There are lots of different reasons, but a central problem is the point of view is simply different between movies and video games.
Video games as an emergent narrative art form are unique in that they are the only narrative medium to be truly 2nd person. The player characters is you. You are Leon Kennedy, Laura Croft, Mario, Link, ect. Think about Telltale’s games or Life is Strange. The primary gaming mechanic is simply making choices.
In video game development there are endless discussions about how to grant player agency. Because good video games lean into the fact that the player character is you.
As a side effect, this means that video games can have significantly thinner characterization. What do we know about Mario? He’s a plumber, he Italian (and there’s canonical disagreement if he is Italian or Italian-American), and he’s heterosexual and in love with the princess. A lot of this is technological. The technology to create 40+ hour characterization heavy games simply didn’t exist for much of video game development. The history of video games has been one of accomplishing a lot with very little. Take a look at Street Fighter. All of those characters are memorable and well rendered using little more than a physical look, a geographic location, two or three dialogue lines, and a tiny blurb in a player manual. But we all know Chun-Li.
The reason that we accept thinner characterization in video games is that we fill up the player character with ourselves. In some cases, that is very literal. In a Bioware game the player determines the character. Same thing in Fallout. But even a game like The Legend of Zelda where the game is always marching towards a pre-determined conclusion the player is still controlling the character and forging an emphatic bond with it.
Movies and TV are third person, and mostly third person limited.
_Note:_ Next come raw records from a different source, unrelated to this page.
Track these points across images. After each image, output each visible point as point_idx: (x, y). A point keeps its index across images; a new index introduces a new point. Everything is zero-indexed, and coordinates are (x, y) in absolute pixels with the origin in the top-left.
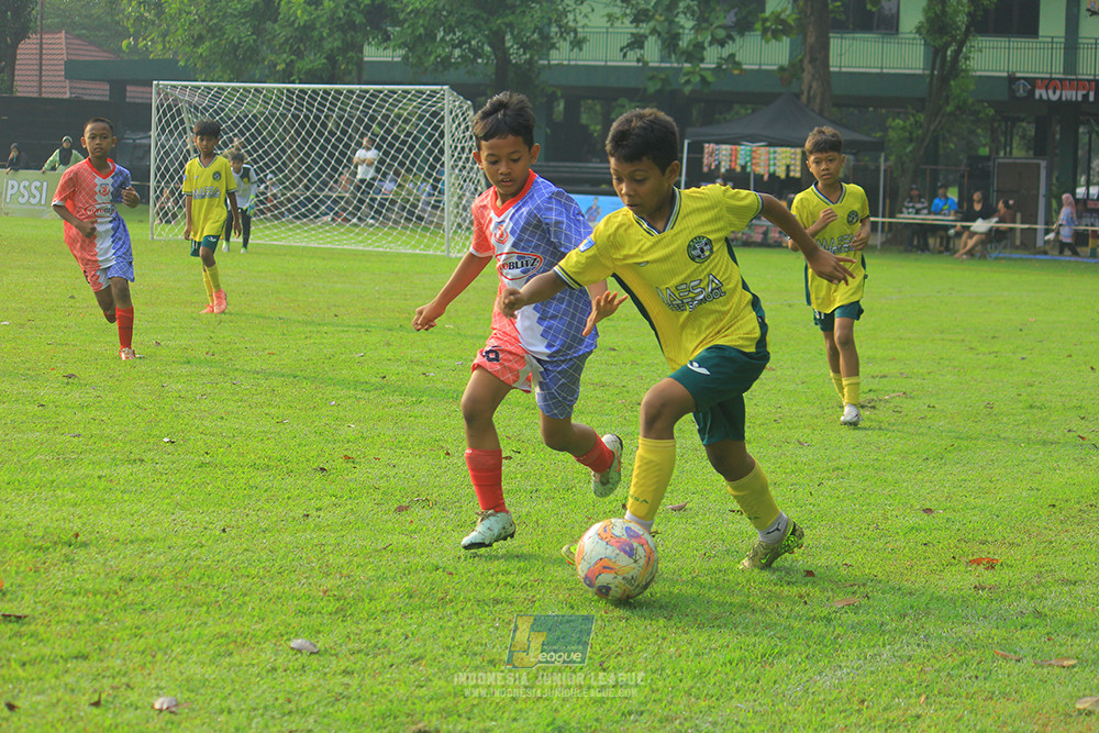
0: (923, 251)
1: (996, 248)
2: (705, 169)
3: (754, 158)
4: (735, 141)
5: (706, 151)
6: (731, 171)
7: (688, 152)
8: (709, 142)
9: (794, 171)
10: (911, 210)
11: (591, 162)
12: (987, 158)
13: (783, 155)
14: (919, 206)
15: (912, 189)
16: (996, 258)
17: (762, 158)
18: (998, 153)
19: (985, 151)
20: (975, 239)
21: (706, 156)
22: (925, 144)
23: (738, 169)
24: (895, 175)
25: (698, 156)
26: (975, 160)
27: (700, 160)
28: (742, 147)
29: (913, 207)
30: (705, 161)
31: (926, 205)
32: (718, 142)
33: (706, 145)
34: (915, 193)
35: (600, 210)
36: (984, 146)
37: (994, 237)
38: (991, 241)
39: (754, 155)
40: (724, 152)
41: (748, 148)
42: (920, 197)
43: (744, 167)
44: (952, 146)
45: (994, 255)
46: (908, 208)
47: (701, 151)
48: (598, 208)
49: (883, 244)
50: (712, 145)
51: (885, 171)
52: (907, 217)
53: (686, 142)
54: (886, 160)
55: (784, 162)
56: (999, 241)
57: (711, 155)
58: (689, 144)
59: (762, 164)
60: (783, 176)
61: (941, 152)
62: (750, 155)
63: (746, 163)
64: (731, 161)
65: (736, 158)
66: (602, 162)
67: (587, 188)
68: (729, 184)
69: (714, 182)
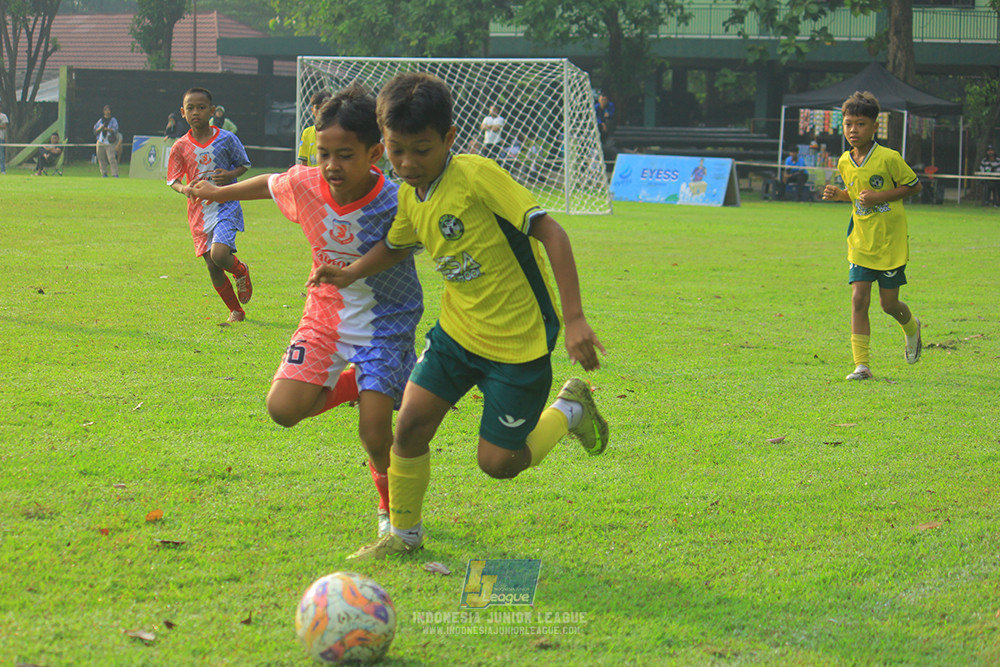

A person can’t simply fill in any gaps with themselves when it comes to movies. There isn’t that instant emphatic bond. And, as a consequence, movies have a more visceral distancing effect.
Take this franchise:
Literally nothing about it makes sense. The Animus machine doesn’t make sense. The Templars don’t make sense. The Assassins don’t make sense. The whole plotline about aliens doesn’t make sense. I am not saying they aren’t fascinating mythology, but if you actually sit down to puzzle out how any of this works it will be an exercise in futility. What’s important is that you are instantly immersed in this world as an active agent in it, you aren’t thinking how ridiculous a concept the Animus is, or why the Templars are spending days and days watching an assassin travel around doing things completely unrelated to anything they could be interested in.
However all those barriers suddenly go up when it is a film adaptation. You aren’t instantly a part of the world in the most visceral sense. So the world and the characters that inhabit it have to be able to stand entirely independent of that player agency as equally fascinating. And, in Assassin’s Creed’s case they just weren’t.
In order to make a good video game movie, a studio has to take the player out of the game and still find enough stuff in it to be worthwhile. It’s entirely possible, see Castlevania, but it requires extraordinary work.